Note: this is mostly interesting for snapd & ubuntu core devs.
I’ve been investigating the known cases where if first boot fails while seeding and the device is (manually) rebooted, it fails to boot and the device remains unbootable and unusable. This is easy to reproduce by creating an ubuntu core image with a broken gadget snap (e.g. having a malformed gadget.yaml
), although it would probably happen on any other broken snap (I think) that is part of seeds. While there is not much to do if the seeds are broken, we should definately be resilient and not leave the device in unbootable state, so that the developer of the system can investigate the issue.
The problem is caused by “undo” handling code in snapd: when seeding change fails due to a broken snap, snapd starts undoing all the installs of seeded snaps. This includes kernel and core snaps, which are provided by seeds but also symlinked from ‘/var/lib/snapd/seed/snaps’ to ‘/var/lib/snapd/snaps’ on the (initial) image. The undo code removes .snap files from ‘/var/lib/snapd/snaps’, so it removes the symlink that is required for initrd to boot the system. I think the relevant code is in undoMountSnap
handler - backend.UndoSetupSnap
.
Snapd fix
I can think of two ways of fixing this in snapd at the moment, but neither of them is super elegant due to the fact that having kernel/core symlinks in snaps/
is not ideal in the first place[1], and there are possibly open questions; possible fixes are:
- Special-case undo handlers for seeding, e.g. do not remove kernel/core .snap files (symlinks) if
seeded
flag is not set, keeping the system intact and bootable. - Install seeded snaps in separate lanes (like we do e.g. when installing multiple snaps at once with normal snap install ops) and as a consequence do not un-do those that were succesful (in particular leave kernel/core snaps intact if seeded successfuly) in case seeding as a whole fails.
The latter however raises a question of what is the state of the system in such case, it certainly is not “seeded” (and the ‘seeded’ flag should not be set), it is only partially seeded, so the system may appear usable, although it most probably is not (some seeded snaps not installed).
It’s worth noting that in both cases seeding will be retried every few minutes (although it’s bound to fail the same way, because if there is a broken snap, it remains broken).
Initrd fix
To mitigate the problem and make sure system is bootable we can also fix initramfs scripts (@ondra suggested we do it regardless of a potential snapd fix) and make it more robust by trying to mount core/kernel snaps from ‘/var/lib/snapd/snaps’, and fall back to ‘/var/lib/snapd/seed/snaps’. I proposed a fix here: https://github.com/snapcore/core-build/pull/51, however was unable to verify it, and this brings me to the last part.

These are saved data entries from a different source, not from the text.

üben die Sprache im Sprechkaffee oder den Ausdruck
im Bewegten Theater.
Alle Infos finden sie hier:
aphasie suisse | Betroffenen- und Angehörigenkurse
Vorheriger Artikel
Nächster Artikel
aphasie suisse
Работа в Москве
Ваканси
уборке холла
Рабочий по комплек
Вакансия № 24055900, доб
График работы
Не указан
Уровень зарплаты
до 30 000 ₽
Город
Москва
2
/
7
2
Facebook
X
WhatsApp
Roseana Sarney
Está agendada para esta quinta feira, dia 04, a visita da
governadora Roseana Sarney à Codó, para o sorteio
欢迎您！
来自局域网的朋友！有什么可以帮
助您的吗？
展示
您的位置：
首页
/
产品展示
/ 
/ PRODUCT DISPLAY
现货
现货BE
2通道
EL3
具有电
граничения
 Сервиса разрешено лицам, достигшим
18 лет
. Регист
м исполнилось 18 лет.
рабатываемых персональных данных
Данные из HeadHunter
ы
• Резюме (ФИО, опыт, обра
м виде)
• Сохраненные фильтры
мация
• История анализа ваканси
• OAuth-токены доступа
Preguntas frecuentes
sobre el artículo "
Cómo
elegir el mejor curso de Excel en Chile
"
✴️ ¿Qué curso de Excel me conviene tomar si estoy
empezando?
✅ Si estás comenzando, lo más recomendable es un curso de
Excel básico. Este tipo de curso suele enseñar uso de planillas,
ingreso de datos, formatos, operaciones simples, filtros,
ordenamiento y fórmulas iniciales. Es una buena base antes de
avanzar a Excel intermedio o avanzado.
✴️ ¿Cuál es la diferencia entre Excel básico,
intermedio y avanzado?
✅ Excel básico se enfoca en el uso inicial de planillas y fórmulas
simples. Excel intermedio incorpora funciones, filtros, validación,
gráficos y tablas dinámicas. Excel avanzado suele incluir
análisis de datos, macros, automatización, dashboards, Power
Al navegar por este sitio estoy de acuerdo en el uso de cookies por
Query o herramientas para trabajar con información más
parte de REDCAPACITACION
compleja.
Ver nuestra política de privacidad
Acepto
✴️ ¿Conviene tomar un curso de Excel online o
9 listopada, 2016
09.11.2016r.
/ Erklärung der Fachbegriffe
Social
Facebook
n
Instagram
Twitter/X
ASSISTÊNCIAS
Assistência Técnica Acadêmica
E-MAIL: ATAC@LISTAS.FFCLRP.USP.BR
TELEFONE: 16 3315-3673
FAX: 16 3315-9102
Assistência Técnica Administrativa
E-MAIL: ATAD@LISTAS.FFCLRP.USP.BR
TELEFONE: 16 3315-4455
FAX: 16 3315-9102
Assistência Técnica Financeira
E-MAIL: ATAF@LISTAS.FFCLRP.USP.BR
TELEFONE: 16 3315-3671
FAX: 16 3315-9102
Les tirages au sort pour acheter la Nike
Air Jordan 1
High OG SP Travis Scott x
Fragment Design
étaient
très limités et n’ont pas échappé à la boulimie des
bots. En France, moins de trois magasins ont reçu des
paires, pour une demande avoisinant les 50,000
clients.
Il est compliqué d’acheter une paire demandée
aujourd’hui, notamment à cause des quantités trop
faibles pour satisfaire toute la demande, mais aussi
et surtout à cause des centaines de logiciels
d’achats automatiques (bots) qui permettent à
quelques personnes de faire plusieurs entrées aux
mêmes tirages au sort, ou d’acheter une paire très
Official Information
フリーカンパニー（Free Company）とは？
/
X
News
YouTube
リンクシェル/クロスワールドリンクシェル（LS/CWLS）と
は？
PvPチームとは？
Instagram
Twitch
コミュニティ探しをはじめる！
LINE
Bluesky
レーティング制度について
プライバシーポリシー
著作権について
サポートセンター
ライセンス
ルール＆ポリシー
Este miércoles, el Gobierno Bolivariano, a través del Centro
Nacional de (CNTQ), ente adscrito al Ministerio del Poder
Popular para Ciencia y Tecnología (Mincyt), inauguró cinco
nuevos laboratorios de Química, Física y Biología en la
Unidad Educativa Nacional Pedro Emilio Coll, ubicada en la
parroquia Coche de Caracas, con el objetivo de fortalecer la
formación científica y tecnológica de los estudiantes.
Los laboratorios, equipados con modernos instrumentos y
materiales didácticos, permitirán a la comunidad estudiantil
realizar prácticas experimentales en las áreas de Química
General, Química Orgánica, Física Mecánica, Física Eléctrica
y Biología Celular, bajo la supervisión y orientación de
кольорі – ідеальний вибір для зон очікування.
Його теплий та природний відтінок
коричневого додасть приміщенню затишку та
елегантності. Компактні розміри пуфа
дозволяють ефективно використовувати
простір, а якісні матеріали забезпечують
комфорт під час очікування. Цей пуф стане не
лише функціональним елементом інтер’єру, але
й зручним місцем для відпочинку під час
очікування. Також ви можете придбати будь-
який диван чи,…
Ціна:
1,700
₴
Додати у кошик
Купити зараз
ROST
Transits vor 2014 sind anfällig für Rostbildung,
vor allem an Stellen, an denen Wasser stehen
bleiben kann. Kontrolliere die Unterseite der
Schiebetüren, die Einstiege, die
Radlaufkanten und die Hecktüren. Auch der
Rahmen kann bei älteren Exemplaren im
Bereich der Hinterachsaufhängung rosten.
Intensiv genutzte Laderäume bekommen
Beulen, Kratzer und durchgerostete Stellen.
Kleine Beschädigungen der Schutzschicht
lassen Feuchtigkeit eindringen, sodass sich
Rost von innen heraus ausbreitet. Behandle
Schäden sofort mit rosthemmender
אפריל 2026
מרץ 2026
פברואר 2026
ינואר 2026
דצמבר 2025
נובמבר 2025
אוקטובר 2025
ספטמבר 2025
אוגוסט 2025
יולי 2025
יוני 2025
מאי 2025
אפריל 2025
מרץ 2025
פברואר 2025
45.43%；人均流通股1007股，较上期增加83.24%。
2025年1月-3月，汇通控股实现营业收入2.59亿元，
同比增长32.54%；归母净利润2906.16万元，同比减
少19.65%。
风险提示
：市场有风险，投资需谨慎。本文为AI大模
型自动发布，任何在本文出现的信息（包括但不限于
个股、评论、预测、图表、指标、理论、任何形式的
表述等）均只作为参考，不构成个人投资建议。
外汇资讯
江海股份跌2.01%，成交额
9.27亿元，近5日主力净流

"How do I test my patched initrd?" confusion
When I patch ubuntu-core-rootfs
script of initrams, unsquash pc-kernel snap, re-pack its initrd, apply my fix, pack initrd back and put in back in kernel snap and squash it, and then create an image with:
ubuntu-image --image-size 3G -c beta -O my-image pc-amd64-16.model --snap pc-kernel_258.snap
I can see my updated initrd script is executed on first boot (I’ve added some debug output via /dev/kmsg
to verify), however it only works because my initrd is included in kernel snap that’s symlinked to /var/lib/snapd/snaps’ (the happy scenario); if I wanted to test the failing scenario, the kernel snap symlink would need to be removed, so my fix is not effective; there must be some other place in the boot process that knows where to look for initrd that possibly needs patching too? Does /boot/initrd-core.img
need patching maybe (if so - how?). Can anyone explain the boot process of ubuntu core?
Please share your thoughts re snapd & initrd fixes, and initrd testing,
Thanks
[1] the symlinks exist to make initrd happy I’ve been told.